The target cell's machinery reads the gene and creates the encoded Chop2 protein, which provides light sensitivity to these inner retinal cells, replacing the photosensitivity previously provided by the rods and cones that have become degenerated because of the disease.
In ocular gene therapy, the virus containing the gene of interest is injected into the eye, either subretinally, or intravitreally. Some distinct advantages of gene therapies in the eye are 1) the eye is an enclosed space, so the virus/gene is not distributed widely throughout the body, 2) smaller doses can be administered, 3) while the eye is not completely immune privileged, the immune response within the eye is muted in comparison to systemic administration of a virus.
Potential problems with gene therapies come primarily in the body’s immune response to the virus being used. Immunogenicity can be elicited, which eliminates the virus before it reaches its target and can also cause major side effects.
Early on in gene therapy developments a patient, Jesse Gelsinger, died in a clinical trial and regulatory bodies have since been very cautious with the approach.
Adeno-associated viruses (AAV) are not known to cause any human disease, and illicit a muted immune response. They have been well characterized in human studies. Safety and efficacy has been substantiated in ocular studies. For these reasons, RetroSense will advance with an AAV vector.
Status of DevelopmentChannelrhodopsin-2 is a very well characterized protein. Numerous studies have been published supporting the protein’s efficacy(2, 3, 4) and safety (5, 6) in vision restoration. Published mouse, rat, and marmoset studies support efficacy. Additional published studies support the safety – including neurotoxicity and immunogenicity. In order to enter into human clinical trials, however, RetroSense will be required to perform a battery of safety tests under “Good Laboratory Practices” as established by FDA guidelines.
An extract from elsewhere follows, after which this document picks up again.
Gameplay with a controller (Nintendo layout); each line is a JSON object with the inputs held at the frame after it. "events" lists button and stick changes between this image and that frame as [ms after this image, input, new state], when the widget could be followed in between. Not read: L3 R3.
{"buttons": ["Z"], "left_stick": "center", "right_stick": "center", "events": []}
While RetroSense cannot divulge details on just where they are in the pre-clinical process, the company suggests they could be in human clinical trials in less than two years. Much like the LCA trials recently published, RetroSense expects to see signs of efficacy in a short time frame (as little as two months), with a small number of patients. As drug development goes, this is actually a very short timeline.
Alternative Therapies Under Development for RP and Dry AMD As a means of putting gene therapy into perspective as one of the many approaches that are being developed for the ophthalmologist’s armamentarium for treating RP and dry AMD, I have included the following information about the state of research for other experimental techniques/therapies that may find use in treating these diseases.
For RP:The prime therapies for treating RP are gene therapy, described above; retinal implants; and the use of stem cells. The two latter therapies will be discussed below. Plus, at least one drug therapy is under evaluation, as noted below.
Retinal Implants (7, 8)
This discussion is taken almost entirely from Wikipedia. For more information about retinal implants and their technology, please see the excellent review article by Dr. Raymond Iezzi, recently published in
Review of Ophthalmology (Reference 8).
A retinal implant is a biomedical device meant to partially restore useful vision to people who have lost theirs due to degenerative eye conditions such as retinitis pigmentosa or macular degeneration. Retinal implants are currently being developed by more than fifteen companies and research institutions in more than six countries worldwide.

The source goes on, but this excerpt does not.